MATERIAL FOR THE TASK ->
----------------------------------------

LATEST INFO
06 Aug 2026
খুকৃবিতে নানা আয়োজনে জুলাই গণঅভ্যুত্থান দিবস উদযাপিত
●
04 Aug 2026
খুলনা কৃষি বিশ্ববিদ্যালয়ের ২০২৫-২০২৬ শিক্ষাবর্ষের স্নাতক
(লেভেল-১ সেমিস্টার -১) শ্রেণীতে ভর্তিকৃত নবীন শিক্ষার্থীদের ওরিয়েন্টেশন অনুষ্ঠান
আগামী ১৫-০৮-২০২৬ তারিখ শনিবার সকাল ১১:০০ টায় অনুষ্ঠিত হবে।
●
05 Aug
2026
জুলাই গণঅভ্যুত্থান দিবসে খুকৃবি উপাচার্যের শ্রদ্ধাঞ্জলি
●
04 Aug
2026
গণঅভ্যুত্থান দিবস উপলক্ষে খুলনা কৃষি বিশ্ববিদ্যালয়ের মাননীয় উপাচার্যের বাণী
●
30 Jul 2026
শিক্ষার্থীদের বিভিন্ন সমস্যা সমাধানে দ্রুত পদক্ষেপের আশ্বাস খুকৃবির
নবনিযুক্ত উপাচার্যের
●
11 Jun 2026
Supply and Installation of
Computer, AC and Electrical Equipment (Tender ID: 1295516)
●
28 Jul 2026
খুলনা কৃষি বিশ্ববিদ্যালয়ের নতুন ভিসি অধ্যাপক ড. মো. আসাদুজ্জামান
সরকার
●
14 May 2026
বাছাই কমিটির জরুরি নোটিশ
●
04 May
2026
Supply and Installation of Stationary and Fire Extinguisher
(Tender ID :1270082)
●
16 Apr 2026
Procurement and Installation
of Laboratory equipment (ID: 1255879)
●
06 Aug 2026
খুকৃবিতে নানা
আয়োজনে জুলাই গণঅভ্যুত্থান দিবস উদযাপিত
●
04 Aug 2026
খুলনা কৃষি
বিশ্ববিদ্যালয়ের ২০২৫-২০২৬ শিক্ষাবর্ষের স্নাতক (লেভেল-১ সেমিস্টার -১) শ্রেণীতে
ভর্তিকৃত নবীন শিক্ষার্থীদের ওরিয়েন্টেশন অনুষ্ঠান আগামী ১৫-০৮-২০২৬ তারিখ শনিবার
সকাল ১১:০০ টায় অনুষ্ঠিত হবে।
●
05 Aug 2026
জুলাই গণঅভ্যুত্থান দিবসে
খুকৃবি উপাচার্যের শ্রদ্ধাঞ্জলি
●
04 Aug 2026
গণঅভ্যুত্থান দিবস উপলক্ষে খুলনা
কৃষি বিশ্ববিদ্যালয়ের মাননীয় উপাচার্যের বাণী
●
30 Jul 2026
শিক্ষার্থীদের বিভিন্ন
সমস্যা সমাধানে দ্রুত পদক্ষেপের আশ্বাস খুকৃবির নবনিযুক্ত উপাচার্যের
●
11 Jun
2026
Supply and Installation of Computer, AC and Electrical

----------------------------------------

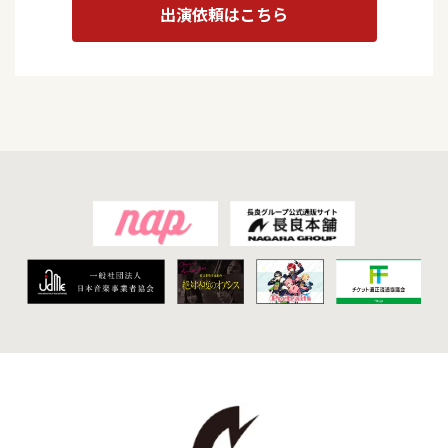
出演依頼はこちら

----------------------------------------

WHAT IS EXPECTED -> Which lines above include the string "Tender"? Show them.

EXPECTED OUTPUT ->
Computer, AC and Electrical Equipment (Tender ID: 1295516)
(Tender ID :1270082)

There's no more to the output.